Copy out every line of the entries below word for word, keeping the original line order.
=-=-=-=-=
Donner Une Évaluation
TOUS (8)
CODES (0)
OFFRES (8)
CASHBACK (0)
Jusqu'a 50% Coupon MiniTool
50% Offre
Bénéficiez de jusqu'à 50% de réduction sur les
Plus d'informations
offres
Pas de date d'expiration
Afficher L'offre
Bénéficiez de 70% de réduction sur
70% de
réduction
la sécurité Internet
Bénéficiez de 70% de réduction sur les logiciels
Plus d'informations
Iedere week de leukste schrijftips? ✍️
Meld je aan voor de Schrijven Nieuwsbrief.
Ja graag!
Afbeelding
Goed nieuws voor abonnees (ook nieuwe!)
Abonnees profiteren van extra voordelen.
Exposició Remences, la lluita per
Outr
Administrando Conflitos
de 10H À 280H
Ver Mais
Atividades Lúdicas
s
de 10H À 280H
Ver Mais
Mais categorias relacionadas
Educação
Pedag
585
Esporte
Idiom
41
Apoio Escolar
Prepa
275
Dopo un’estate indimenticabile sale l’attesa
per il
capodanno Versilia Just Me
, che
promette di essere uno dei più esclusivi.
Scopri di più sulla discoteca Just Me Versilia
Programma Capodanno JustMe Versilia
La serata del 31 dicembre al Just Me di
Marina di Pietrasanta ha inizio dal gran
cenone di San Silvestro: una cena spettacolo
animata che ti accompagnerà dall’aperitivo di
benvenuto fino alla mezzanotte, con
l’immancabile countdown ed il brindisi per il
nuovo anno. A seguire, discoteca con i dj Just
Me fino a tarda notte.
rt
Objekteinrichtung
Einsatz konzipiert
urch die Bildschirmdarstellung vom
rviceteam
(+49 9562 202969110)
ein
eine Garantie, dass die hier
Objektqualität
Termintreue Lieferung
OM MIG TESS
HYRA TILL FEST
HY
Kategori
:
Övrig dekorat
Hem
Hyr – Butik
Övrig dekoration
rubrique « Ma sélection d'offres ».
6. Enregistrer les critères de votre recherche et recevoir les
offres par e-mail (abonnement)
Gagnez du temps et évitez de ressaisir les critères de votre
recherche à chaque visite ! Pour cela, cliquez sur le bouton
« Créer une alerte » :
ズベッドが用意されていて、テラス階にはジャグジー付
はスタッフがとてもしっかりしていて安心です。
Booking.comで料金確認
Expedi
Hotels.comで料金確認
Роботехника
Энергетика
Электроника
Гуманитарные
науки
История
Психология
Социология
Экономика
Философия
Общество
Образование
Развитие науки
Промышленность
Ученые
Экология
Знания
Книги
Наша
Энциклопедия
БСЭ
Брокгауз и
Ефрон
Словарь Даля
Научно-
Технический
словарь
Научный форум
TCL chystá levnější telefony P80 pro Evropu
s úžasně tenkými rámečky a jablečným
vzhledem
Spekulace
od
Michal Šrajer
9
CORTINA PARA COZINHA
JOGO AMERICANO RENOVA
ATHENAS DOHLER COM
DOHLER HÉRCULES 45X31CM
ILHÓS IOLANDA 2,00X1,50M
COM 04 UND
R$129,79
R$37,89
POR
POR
=-=-=-=-=
[Solution for this problem]
Donner Une Évaluation
TOUS (8)
CODES (0)
OFFRES (8)
CASHBACK (0)
Jusqu'a 50% Coupon MiniTool
50% Offre
Bénéficiez de jusqu'à 50% de réduction sur les
Plus d'informations
offres
Pas de date d'expiration
Afficher L'offre
Bénéficiez de 70% de réduction sur
70% de
réduction
la sécurité Internet
Bénéficiez de 70% de réduction sur les logiciels
Plus d'informations
Iedere week de leukste schrijftips? ✍️
Meld je aan voor de Schrijven Nieuwsbrief.
Ja graag!
Afbeelding
Goed nieuws voor abonnees (ook nieuwe!)
Abonnees profiteren van extra voordelen.
Exposició Remences, la lluita per
Outr
Administrando Conflitos
de 10H À 280H
Ver Mais
Atividades Lúdicas
s
de 10H À 280H
Ver Mais
Mais categorias relacionadas
Educação
Pedag
585
Esporte
Idiom
41
Apoio Escolar
Prepa
275
Dopo un’estate indimenticabile sale l’attesa
per il
capodanno Versilia Just Me
, che
promette di essere uno dei più esclusivi.
Scopri di più sulla discoteca Just Me Versilia
Programma Capodanno JustMe Versilia
La serata del 31 dicembre al Just Me di
Marina di Pietrasanta ha inizio dal gran
cenone di San Silvestro: una cena spettacolo
animata che ti accompagnerà dall’aperitivo di
benvenuto fino alla mezzanotte, con
l’immancabile countdown ed il brindisi per il
nuovo anno. A seguire, discoteca con i dj Just
Me fino a tarda notte.
rt
Objekteinrichtung
Einsatz konzipiert
urch die Bildschirmdarstellung vom
rviceteam
(+49 9562 202969110)
ein
eine Garantie, dass die hier
Objektqualität
Termintreue Lieferung
OM MIG TESS
HYRA TILL FEST
HY
Kategori
:
Övrig dekorat
Hem
Hyr – Butik
Övrig dekoration
rubrique « Ma sélection d'offres ».
6. Enregistrer les critères de votre recherche et recevoir les
offres par e-mail (abonnement)
Gagnez du temps et évitez de ressaisir les critères de votre
recherche à chaque visite ! Pour cela, cliquez sur le bouton
« Créer une alerte » :
ズベッドが用意されていて、テラス階にはジャグジー付
はスタッフがとてもしっかりしていて安心です。
Booking.comで料金確認
Expedi
Hotels.comで料金確認
Роботехника
Энергетика
Электроника
Гуманитарные
науки
История
Психология
Социология
Экономика
Философия
Общество
Образование
Развитие науки
Промышленность
Ученые
Экология
Знания
Книги
Наша
Энциклопедия
БСЭ
Брокгауз и
Ефрон
Словарь Даля
Научно-
Технический
словарь
Научный форум
TCL chystá levnější telefony P80 pro Evropu
s úžasně tenkými rámečky a jablečným
vzhledem
Spekulace
od
Michal Šrajer
9
CORTINA PARA COZINHA
JOGO AMERICANO RENOVA
ATHENAS DOHLER COM
DOHLER HÉRCULES 45X31CM
ILHÓS IOLANDA 2,00X1,50M
COM 04 UND
R$129,79
R$37,89
POR
POR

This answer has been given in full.